From English Literature, from Widsith to the Death of Chaucer, A Source Book, by Allen Rogers Benham, A.M., Ph.D.; New Haven: Yale University Press, London: Humphrey Milford Oxford University; 1916; pp. 261-262.
Our last passage deals with a specific instance where the evil practice of usury is censured. Giovanni Villani (1275-1348), a merchant and politician of Florence, his native city, wrote a historical work which he calls Historie Fiorentine (Florentine History) or Cronica Universale (Universal Chronicle), and which begins with Biblical times and comes down to the year 1348. There is no better authority for the intellectual and economic life of Florence in the first forty-eight years of the fourteenth century, which Villani observed at first hand. In one of the later chapters of his work he thus records the failure of a well-known Italian banking house. The causes of the failure, he says, in quite the medieval fashion, are avarice and usury.
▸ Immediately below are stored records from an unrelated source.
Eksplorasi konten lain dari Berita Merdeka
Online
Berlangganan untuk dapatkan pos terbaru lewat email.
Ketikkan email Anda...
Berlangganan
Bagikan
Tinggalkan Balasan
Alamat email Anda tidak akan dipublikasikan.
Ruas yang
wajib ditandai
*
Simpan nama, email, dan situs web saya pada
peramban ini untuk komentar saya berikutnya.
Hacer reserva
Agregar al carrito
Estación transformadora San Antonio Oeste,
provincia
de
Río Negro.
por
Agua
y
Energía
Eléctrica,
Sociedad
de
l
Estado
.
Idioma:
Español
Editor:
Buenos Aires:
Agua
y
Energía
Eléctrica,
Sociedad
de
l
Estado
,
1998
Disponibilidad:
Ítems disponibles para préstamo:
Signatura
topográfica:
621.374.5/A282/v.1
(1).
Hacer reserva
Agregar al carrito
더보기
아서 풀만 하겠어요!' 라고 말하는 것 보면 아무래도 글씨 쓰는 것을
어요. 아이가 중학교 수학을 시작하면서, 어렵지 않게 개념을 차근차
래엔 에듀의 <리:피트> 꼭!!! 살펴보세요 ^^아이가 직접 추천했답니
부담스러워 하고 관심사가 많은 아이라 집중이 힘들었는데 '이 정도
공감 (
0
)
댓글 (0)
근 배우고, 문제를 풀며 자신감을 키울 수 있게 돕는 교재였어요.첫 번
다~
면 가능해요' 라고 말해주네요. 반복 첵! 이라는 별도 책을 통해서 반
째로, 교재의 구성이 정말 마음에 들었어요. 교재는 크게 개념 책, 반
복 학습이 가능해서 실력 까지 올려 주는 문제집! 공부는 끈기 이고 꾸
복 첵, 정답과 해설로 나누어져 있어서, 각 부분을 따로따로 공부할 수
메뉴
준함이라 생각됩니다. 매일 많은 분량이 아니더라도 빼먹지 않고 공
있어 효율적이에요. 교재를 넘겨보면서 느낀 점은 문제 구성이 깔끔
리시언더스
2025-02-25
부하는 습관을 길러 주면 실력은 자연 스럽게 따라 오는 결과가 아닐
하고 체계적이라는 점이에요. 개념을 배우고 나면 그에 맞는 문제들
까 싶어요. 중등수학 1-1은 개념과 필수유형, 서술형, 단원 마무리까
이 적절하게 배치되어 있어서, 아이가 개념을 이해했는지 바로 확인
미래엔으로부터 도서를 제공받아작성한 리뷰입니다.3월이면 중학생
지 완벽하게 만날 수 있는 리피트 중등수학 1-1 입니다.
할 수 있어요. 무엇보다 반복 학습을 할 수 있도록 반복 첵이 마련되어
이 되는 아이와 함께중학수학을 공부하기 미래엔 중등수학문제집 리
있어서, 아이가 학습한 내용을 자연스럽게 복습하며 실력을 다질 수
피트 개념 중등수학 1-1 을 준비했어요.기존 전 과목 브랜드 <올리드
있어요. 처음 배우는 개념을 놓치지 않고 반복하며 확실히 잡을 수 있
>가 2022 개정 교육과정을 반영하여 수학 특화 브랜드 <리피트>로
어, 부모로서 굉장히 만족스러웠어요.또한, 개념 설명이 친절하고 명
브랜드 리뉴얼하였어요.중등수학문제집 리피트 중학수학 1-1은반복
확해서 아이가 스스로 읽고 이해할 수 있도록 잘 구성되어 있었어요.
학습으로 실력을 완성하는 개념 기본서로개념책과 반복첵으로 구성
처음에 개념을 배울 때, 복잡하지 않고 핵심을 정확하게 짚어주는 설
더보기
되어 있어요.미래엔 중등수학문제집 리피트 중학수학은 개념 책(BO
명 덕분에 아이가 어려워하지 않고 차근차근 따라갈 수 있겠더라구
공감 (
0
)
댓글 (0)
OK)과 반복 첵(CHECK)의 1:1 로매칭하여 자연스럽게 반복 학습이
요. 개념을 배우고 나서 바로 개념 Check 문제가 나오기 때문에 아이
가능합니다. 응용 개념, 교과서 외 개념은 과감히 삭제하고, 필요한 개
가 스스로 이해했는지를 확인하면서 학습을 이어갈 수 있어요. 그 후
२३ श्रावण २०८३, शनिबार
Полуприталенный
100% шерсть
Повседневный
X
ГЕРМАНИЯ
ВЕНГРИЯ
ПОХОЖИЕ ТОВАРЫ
In the year 1345 in the month of January failed the company of the Bardi, who had been the greatest merchants in Italy. And the reason was that they, like the Peruzzi, had lent their money and that invested with them to king Edward of England and to the king of Sicily; and that the Bardi found they had owing to them from the king of England, what with capital and interest and gifts promised by him, 900,000 florins of gold, and on account of his war with the king of France he was unable to pay; and from the king of Sicily 100,000 florins of gold. And to the Peruzzi were owing from the king of England 600,000 florins of gold, and from the king of Sicily 100,000 florins of gold, and a debt of 350,000 florins of gold, so they must stop payment to citizens and foreigners, to whom the Bardi alone owed more than 550,000 florins of gold. Whereby many other smaller companies and individuals whose money was in the hands of the Bardi or Peruzzi or others who had failed, were ruined and so became bankrupt. By this failure of the Bardi, Peruzzi, Acciajuoli, and Bonaccorsi — of the company of Uzzano Perandoli, and many other small companies and individual craftsmen, owing to the burdens on the state and the disordered loans to lords, of which I have made mention (though not of all, which were too long to tell), came greater ruin and discomfiture to our 262 city of Florence than any our state had received, if the reader well considered the damage caused by such a loss of treasure and money lost by our citizens, and lent from avarice to lords. O cursed and greedy usury, full of the vice of avarice reigning in our blind and mad citizens of Florence, who from covetousness to gain from great lords put their wealth and that of others in their power and lordship to lose, and ruin our republic; for there remained no substance of money in our citizens, except in a few craftsmen and lenders who with their usury consumed and gained for themselves the scattered poverty of our citizens and subjects. But not without cause come to states and citizens the secret judgments of God, to punish the sins which have been committed, as Christ with his own mouth said in the gospel “Ye shall die in your sin.” The Bardi agreed to give up to their creditors their possessions, which they estimated would come to 9 shillings and 3 pence in the pound, but at a fair price did not come to six shillings in the pound.